Yes. That's what I mean to address (apparently imperfectly) with the sentence beginning, "But so what? Clearly it is meant to say much more than geography ...".
As an Australian who lived a number of years in the UK, I was initially surprised had how frequently I’d encounter people using the term antipodes to refer to Australia and New Zealand. A term I understood but had never actually seen or heard used previously. Yet it had fairly common and casual usage in the UK.
> "But so what? Clearly it is meant to say much more than geography ...".
Maybe. Maybe it was meant to emphasise the distance and isolation from much of the rest of the world. Or maybe it was just a turn of phrase that is common and understood in a context and experience outside your own.
This is definitely written from a British perspective -- “Antipodean” and “recce” at least are much more conventional in British English than you might guess.
In this case I took “Antipodean” to have the additional meaning of extreme remoteness from Britain (both the setting of the documentary and implicitly the centre of the universe from the British perspective).
Yeah, the author seems to be British - there’s no obvious Brit spellings in this piece, but if you look at https://ianleslie.substack.com/ you’ll see a story excerpt with “favourite”, plus pieces about the BBC and Boris Johnson.
Writing in British as opposed to American covers quite a few subtly different shadings of word meanings, as well as a willingness to use words a fourth-grader wouldn’t have encountered.
New Zealand isn't far at all from the British center of the universe, other than in miles. Jackson's movies did pretty well in the UK; they weren't shown in the art house theatres with the subtitled movies.
Bear in mind Britain sent convicts to Australia because it was so remote. 'Antipodean' still carries with it a sense of remoteness in the UK even if the countries may be culturally close.

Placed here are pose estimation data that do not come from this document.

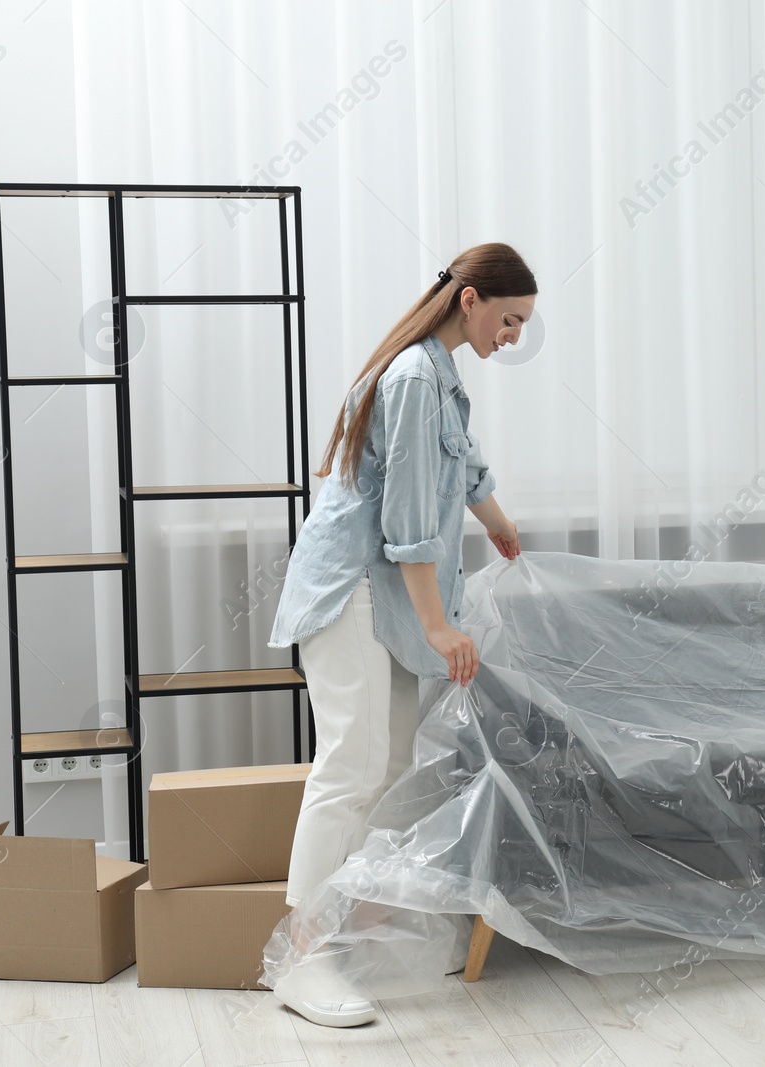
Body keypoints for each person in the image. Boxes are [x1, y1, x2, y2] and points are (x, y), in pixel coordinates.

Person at [264, 242, 537, 1027]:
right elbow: (410, 523)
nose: (513, 335)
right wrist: (439, 625)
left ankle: (354, 933)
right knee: (349, 765)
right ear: (470, 301)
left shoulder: (440, 379)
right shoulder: (417, 378)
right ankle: (301, 959)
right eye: (509, 318)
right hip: (352, 590)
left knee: (386, 767)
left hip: (379, 595)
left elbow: (464, 470)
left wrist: (499, 523)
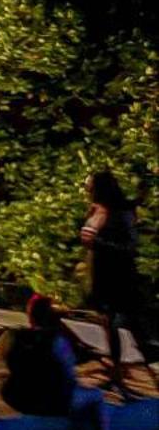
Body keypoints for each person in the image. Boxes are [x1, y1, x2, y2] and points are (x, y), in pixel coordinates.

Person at [81, 170, 145, 397]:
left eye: (90, 187)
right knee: (107, 324)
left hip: (118, 274)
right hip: (99, 273)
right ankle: (116, 374)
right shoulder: (95, 209)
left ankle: (145, 371)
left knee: (130, 324)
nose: (87, 191)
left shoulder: (122, 213)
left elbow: (130, 246)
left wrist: (98, 242)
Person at [0, 294, 105, 422]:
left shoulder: (12, 336)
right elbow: (68, 375)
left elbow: (1, 365)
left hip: (18, 399)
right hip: (51, 402)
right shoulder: (58, 341)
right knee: (96, 395)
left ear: (30, 315)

> Britain sent convicts to Australia because it was so remote
That was a long time ago. We could bear in mind that for most of human history, people in Britain had no idea that Australia or most of the world existed.

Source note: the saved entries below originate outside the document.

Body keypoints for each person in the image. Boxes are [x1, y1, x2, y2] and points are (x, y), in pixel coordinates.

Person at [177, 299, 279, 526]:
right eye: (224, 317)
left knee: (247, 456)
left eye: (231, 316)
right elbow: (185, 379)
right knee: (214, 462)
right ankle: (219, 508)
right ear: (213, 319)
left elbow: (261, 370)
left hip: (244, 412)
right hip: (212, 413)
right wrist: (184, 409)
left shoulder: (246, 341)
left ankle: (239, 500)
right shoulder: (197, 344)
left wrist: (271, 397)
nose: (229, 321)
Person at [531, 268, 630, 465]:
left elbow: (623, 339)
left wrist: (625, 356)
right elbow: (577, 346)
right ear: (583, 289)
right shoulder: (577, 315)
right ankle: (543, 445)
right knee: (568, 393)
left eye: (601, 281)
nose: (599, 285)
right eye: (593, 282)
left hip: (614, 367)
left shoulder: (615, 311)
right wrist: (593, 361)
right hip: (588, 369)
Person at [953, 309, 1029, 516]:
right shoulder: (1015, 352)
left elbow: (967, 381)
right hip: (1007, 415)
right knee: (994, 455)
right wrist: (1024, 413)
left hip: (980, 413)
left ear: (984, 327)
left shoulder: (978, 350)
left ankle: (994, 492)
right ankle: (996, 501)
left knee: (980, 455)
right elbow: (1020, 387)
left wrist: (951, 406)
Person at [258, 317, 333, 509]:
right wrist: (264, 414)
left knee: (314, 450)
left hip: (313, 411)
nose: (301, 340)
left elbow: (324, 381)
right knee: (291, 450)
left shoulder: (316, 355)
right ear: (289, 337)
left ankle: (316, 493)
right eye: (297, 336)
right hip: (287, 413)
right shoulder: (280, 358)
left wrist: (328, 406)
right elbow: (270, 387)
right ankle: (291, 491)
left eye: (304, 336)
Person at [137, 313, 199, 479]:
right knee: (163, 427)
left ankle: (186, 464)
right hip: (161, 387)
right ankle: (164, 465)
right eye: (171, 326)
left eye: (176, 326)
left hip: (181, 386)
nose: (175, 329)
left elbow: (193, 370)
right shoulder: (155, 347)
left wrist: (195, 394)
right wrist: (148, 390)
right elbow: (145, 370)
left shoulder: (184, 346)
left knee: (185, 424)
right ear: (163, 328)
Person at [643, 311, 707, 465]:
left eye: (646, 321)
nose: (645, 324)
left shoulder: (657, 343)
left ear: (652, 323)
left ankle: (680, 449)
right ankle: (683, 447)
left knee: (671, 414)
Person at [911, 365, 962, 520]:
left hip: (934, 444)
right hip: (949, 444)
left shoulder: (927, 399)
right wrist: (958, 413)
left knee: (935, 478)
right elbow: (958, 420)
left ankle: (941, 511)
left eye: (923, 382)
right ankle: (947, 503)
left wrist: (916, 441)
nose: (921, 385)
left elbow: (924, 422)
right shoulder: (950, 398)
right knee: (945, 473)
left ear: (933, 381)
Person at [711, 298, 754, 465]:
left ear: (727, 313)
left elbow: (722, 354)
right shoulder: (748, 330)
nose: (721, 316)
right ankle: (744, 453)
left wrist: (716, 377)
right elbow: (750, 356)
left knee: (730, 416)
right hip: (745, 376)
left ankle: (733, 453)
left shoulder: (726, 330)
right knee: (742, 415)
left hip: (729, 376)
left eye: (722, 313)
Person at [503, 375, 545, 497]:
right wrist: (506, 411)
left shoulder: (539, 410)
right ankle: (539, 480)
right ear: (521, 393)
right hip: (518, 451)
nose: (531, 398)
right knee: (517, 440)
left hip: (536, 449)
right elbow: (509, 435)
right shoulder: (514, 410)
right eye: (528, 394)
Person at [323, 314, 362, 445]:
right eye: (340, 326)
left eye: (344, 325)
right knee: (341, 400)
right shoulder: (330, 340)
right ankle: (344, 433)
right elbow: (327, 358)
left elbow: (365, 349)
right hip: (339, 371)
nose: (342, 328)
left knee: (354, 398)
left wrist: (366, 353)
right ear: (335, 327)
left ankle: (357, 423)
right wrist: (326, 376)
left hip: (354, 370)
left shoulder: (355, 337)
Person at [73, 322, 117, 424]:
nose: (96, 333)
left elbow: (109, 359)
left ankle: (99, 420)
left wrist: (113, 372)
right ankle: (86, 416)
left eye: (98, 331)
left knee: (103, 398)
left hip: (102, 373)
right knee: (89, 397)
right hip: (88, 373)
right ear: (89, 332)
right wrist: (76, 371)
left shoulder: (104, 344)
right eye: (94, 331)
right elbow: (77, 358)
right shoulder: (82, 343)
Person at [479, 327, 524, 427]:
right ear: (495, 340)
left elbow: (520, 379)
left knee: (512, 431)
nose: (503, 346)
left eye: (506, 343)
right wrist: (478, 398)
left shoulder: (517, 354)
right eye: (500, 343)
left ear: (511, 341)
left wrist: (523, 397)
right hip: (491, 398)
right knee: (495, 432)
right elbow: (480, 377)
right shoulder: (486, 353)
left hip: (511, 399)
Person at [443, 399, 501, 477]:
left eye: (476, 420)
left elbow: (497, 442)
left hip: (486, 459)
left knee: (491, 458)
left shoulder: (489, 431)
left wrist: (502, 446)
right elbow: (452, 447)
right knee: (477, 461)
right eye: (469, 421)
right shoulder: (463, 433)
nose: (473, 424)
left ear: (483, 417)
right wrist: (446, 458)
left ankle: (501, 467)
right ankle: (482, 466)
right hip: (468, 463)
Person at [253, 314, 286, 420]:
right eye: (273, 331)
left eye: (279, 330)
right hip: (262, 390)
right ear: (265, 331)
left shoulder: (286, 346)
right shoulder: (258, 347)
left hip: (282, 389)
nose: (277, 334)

> 'Antipodean' still carries with it a sense of remoteness in the UK even if the countries may be culturally close.
A number of us have done our best to explain what the author is conveying with the choice of language he is using but if you don’t believe us then there’s not a lot more we can do.

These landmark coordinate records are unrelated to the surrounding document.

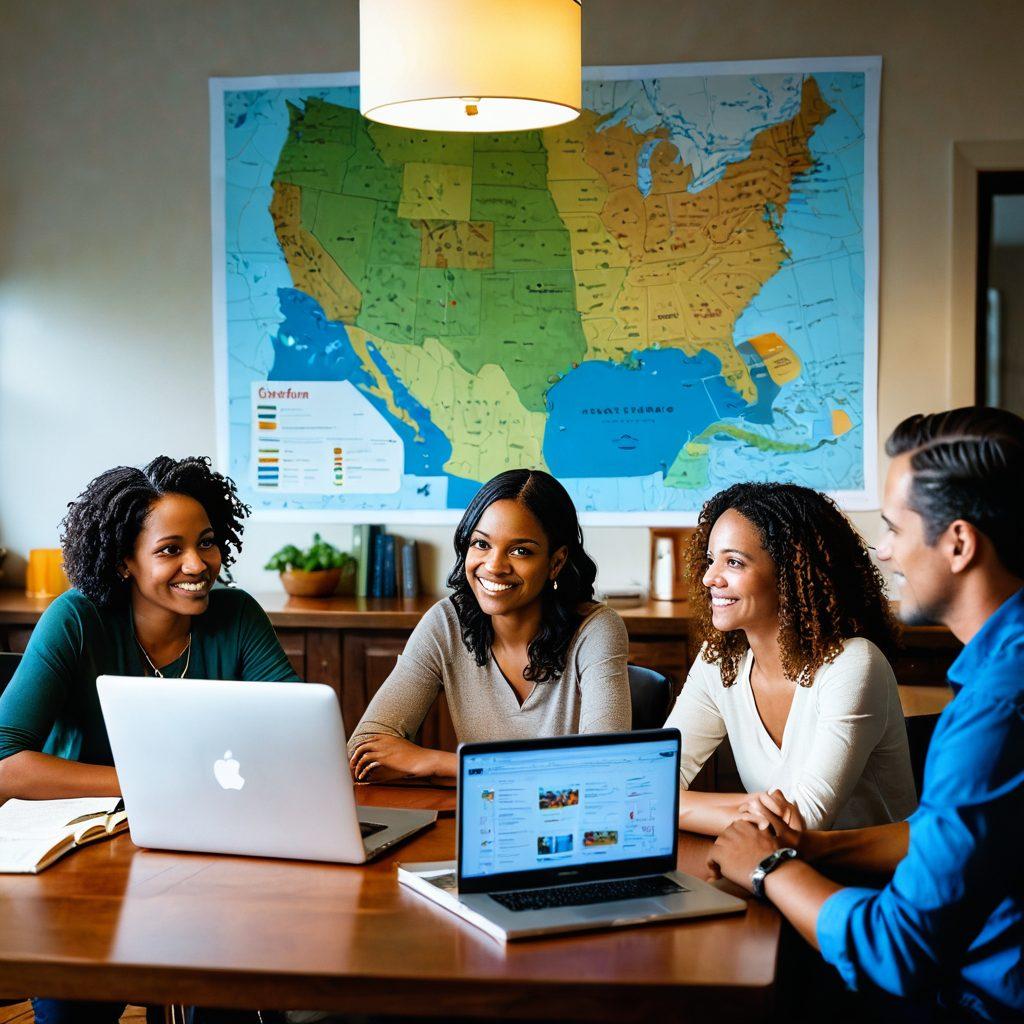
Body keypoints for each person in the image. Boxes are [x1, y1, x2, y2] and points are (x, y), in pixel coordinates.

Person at [708, 408, 1024, 1022]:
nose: (883, 551)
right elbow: (940, 834)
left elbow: (899, 949)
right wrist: (812, 847)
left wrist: (768, 867)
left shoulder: (995, 708)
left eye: (894, 528)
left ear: (958, 544)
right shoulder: (999, 670)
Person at [0, 456, 299, 1024]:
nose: (198, 564)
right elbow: (4, 764)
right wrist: (154, 787)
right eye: (170, 550)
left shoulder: (237, 616)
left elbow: (296, 736)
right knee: (73, 1011)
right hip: (85, 863)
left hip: (211, 857)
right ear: (123, 562)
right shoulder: (76, 620)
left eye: (206, 543)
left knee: (237, 996)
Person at [348, 469, 631, 782]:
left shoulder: (596, 629)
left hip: (566, 814)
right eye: (481, 544)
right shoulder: (446, 623)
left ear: (556, 562)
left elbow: (604, 765)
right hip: (480, 811)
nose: (494, 566)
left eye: (520, 551)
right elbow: (363, 753)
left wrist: (436, 762)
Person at [665, 482, 916, 835]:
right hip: (774, 858)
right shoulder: (719, 660)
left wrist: (673, 806)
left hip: (869, 869)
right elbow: (651, 784)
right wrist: (749, 808)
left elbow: (803, 823)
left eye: (733, 562)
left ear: (790, 572)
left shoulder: (854, 664)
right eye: (710, 560)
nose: (709, 578)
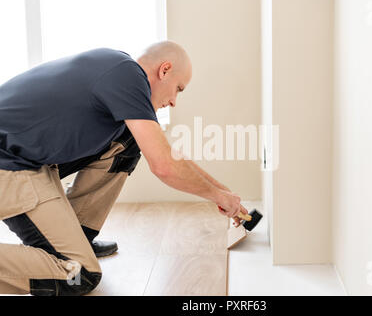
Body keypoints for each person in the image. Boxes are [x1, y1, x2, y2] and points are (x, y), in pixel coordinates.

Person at [0, 40, 248, 296]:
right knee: (79, 274)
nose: (174, 101)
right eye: (178, 89)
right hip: (8, 165)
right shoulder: (126, 76)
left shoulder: (117, 68)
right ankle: (72, 253)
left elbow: (168, 155)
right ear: (164, 70)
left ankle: (77, 238)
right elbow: (164, 166)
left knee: (127, 142)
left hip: (25, 160)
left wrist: (222, 190)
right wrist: (217, 197)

They seemed fine to me. If I was his editor I'd have changed encomium, but it's not terrible. Anomie and Antipodean seem well used. In particular, I enjoyed and found thought-provoking his replacement of the cliche "agony and the ecstasy" by "anomie and the ecstasy". I've no strong opinion on recce, which is not a word I regularly use.
Are you kidding me?? This is probably the most inspiring part of the whole show! This is how you create things. It's a long, "unglamorous" slog full of dead ends, muck & mire, and discovery. This is what gets an artist excited - the oeuvre in gestation, the birthing pains, the grim determination depsite not knowing whether you're pursuing genius or madness! Gets me fired up every time.
The completed creation is usually a bit of a downer, like when you finish a good book.